Dataset entries:

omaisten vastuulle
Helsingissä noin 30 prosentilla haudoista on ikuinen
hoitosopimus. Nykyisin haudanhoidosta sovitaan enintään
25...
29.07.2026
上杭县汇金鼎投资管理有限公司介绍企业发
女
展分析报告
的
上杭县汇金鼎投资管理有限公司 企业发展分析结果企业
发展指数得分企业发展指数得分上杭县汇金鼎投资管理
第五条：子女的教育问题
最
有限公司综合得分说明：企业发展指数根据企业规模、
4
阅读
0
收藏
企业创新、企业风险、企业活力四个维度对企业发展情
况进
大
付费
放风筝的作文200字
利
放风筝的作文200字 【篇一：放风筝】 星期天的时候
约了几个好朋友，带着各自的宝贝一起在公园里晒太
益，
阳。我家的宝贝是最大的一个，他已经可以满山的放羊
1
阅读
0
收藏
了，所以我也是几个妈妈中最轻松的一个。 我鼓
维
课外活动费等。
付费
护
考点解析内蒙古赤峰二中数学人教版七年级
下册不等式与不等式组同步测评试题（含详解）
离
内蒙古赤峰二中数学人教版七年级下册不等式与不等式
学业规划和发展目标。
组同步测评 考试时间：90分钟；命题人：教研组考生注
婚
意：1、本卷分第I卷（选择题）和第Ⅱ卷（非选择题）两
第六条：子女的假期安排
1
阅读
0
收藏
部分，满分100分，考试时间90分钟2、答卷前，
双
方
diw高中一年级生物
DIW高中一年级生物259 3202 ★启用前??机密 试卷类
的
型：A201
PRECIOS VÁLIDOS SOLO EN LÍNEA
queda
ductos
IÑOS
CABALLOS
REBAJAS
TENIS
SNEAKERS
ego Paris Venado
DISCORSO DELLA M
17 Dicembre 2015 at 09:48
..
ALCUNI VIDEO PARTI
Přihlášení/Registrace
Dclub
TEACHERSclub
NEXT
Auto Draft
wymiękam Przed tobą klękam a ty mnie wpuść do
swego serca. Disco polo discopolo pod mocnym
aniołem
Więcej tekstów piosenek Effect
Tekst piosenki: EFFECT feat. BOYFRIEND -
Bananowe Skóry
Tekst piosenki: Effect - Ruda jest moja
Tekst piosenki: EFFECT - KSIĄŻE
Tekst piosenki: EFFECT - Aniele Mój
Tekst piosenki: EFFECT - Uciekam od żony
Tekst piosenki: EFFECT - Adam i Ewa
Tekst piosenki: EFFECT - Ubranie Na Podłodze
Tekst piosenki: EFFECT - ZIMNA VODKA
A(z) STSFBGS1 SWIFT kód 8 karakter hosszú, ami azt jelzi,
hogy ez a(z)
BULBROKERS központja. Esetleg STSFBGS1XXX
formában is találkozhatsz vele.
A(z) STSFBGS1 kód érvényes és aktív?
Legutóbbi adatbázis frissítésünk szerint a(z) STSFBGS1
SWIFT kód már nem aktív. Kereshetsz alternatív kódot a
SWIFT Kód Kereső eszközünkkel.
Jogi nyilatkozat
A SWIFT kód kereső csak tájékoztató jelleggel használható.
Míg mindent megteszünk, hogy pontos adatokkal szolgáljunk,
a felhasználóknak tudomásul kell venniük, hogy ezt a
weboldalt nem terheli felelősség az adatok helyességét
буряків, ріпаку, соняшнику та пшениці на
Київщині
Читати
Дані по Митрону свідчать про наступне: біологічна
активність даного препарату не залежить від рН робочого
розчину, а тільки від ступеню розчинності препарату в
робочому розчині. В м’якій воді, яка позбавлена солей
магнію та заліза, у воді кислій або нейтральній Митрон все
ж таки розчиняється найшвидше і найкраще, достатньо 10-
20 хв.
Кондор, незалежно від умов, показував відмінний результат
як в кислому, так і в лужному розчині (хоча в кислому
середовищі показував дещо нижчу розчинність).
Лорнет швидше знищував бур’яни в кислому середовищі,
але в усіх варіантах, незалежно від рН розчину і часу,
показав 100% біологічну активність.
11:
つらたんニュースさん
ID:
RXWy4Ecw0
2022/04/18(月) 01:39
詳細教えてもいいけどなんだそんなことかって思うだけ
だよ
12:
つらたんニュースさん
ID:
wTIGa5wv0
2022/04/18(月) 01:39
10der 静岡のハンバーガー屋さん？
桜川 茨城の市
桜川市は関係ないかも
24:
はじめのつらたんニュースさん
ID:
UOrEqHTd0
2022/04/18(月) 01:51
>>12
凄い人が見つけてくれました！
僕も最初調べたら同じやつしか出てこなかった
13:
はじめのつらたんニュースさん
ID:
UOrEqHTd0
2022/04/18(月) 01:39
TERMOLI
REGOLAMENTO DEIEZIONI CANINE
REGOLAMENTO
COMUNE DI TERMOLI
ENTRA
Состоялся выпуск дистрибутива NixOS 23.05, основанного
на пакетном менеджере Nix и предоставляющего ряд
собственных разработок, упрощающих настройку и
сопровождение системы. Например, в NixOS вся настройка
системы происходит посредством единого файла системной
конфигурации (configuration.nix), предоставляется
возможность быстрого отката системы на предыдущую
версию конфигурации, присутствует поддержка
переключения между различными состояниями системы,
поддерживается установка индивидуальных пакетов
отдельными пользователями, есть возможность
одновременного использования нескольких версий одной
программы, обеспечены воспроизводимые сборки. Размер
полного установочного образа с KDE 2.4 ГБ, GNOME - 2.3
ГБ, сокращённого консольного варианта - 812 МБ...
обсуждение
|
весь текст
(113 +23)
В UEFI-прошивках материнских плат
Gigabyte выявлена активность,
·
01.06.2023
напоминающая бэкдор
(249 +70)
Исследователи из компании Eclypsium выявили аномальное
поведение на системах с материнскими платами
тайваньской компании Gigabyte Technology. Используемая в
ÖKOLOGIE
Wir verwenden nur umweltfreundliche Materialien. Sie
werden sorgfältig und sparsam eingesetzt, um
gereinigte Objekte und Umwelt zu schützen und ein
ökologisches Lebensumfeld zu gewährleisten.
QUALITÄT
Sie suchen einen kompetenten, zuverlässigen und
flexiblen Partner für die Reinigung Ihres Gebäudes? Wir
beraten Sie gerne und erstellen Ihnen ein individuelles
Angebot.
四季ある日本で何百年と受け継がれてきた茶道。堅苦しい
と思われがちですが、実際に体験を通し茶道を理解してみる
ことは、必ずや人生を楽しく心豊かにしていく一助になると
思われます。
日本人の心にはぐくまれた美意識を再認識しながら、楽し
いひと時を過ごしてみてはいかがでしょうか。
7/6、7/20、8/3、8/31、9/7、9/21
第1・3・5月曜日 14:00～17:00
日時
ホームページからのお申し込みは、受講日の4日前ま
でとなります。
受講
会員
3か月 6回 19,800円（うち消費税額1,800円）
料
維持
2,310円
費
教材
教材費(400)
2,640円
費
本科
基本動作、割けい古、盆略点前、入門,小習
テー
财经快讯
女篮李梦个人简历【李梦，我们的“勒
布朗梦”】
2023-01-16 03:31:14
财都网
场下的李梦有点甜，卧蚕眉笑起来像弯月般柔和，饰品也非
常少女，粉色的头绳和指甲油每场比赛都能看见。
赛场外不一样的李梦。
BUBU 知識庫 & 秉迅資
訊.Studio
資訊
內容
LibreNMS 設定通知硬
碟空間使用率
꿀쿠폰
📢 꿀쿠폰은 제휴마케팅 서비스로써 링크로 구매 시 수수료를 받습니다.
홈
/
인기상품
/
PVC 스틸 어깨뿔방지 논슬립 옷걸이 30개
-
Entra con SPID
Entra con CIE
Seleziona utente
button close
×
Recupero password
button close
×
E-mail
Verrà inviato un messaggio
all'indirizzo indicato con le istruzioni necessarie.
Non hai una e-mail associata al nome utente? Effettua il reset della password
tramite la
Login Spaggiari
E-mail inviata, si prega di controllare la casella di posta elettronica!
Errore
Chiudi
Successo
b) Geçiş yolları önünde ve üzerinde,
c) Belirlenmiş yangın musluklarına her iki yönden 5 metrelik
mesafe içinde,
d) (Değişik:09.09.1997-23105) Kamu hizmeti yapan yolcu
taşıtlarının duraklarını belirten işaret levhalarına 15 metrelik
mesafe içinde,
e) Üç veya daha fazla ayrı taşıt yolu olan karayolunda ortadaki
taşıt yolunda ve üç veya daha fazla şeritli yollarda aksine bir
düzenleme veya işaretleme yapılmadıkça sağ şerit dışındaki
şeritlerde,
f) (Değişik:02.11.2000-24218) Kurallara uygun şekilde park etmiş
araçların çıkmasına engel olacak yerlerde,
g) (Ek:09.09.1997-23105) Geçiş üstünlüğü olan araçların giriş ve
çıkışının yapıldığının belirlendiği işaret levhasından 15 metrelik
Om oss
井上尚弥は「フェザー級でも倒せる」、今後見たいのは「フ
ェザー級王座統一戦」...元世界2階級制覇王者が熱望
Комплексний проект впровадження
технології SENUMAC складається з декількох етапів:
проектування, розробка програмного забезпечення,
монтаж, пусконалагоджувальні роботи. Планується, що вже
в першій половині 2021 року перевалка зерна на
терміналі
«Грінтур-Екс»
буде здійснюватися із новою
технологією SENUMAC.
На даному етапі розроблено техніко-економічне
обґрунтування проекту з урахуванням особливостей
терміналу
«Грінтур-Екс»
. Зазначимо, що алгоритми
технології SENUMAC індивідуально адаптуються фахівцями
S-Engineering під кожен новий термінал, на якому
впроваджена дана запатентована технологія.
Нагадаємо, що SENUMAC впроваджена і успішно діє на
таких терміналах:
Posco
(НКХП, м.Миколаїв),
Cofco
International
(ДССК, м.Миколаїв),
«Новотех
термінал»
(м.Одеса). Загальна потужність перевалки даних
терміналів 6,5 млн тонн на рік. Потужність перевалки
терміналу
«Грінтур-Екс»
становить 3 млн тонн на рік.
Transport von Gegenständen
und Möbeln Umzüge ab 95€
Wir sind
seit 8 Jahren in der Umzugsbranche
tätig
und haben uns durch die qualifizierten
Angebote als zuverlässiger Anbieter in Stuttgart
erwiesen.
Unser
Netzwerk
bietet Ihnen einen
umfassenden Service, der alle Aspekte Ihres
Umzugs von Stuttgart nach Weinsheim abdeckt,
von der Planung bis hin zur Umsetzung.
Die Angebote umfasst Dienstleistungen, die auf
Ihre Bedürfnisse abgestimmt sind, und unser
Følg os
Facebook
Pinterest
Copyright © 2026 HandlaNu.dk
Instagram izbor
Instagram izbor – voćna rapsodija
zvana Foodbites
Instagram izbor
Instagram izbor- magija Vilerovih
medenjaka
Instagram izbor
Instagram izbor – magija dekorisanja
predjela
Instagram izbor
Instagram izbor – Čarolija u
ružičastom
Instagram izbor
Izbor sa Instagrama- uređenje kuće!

About this exercise: Extract the lines from the start of the items through the line containing "放风筝的作文200字 【篇一：放风筝】 星期天的时候", both included, and reproduce them exactly.

Result for this exercise:
omaisten vastuulle
Helsingissä noin 30 prosentilla haudoista on ikuinen
hoitosopimus. Nykyisin haudanhoidosta sovitaan enintään
25...
29.07.2026
上杭县汇金鼎投资管理有限公司介绍企业发
女
展分析报告
的
上杭县汇金鼎投资管理有限公司 企业发展分析结果企业
发展指数得分企业发展指数得分上杭县汇金鼎投资管理
第五条：子女的教育问题
最
有限公司综合得分说明：企业发展指数根据企业规模、
4
阅读
0
收藏
企业创新、企业风险、企业活力四个维度对企业发展情
况进
大
付费
放风筝的作文200字
利
放风筝的作文200字 【篇一：放风筝】 星期天的时候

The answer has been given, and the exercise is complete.